Job>
Can you output the stretch from the start of the material through the line containing "Ruota di scorta + Arganello" as a numbered list, including both ends and skipping any blank lines?

(Saved data entries)
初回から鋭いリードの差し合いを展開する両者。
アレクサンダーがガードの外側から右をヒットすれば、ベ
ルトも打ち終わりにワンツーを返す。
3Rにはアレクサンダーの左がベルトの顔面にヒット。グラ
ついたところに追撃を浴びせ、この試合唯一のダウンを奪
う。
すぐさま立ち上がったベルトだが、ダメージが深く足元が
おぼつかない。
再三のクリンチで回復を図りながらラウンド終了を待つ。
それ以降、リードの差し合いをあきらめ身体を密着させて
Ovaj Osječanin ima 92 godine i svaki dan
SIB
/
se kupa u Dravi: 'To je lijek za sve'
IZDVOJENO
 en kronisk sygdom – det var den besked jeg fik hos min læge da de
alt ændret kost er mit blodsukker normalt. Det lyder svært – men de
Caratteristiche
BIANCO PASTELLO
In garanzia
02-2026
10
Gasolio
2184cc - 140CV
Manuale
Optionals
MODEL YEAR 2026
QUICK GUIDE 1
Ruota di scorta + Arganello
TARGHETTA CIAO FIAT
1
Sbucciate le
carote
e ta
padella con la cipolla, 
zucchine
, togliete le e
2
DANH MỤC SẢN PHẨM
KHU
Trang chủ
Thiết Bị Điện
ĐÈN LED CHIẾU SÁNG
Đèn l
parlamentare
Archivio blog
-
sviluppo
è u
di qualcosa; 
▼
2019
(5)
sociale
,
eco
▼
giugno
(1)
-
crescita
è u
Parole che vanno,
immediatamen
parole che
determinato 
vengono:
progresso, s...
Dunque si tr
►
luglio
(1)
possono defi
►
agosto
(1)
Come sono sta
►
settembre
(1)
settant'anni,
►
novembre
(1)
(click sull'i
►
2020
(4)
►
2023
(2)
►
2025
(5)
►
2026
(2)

Output for this exercise>
1. 初回から鋭いリードの差し合いを展開する両者。
2. アレクサンダーがガードの外側から右をヒットすれば、ベ
3. ルトも打ち終わりにワンツーを返す。
4. 3Rにはアレクサンダーの左がベルトの顔面にヒット。グラ
5. ついたところに追撃を浴びせ、この試合唯一のダウンを奪
6. う。
7. すぐさま立ち上がったベルトだが、ダメージが深く足元が
8. おぼつかない。
9. 再三のクリンチで回復を図りながらラウンド終了を待つ。
10. それ以降、リードの差し合いをあきらめ身体を密着させて
11. Ovaj Osječanin ima 92 godine i svaki dan
12. SIB
13. /
14. se kupa u Dravi: 'To je lijek za sve'
15. IZDVOJENO
16.  en kronisk sygdom – det var den besked jeg fik hos min læge da de
17. alt ændret kost er mit blodsukker normalt. Det lyder svært – men de
18. Caratteristiche
19. BIANCO PASTELLO
20. In garanzia
21. 02-2026
22. 10
23. Gasolio
24. 2184cc - 140CV
25. Manuale
26. Optionals
27. MODEL YEAR 2026
28. QUICK GUIDE 1
29. Ruota di scorta + Arganello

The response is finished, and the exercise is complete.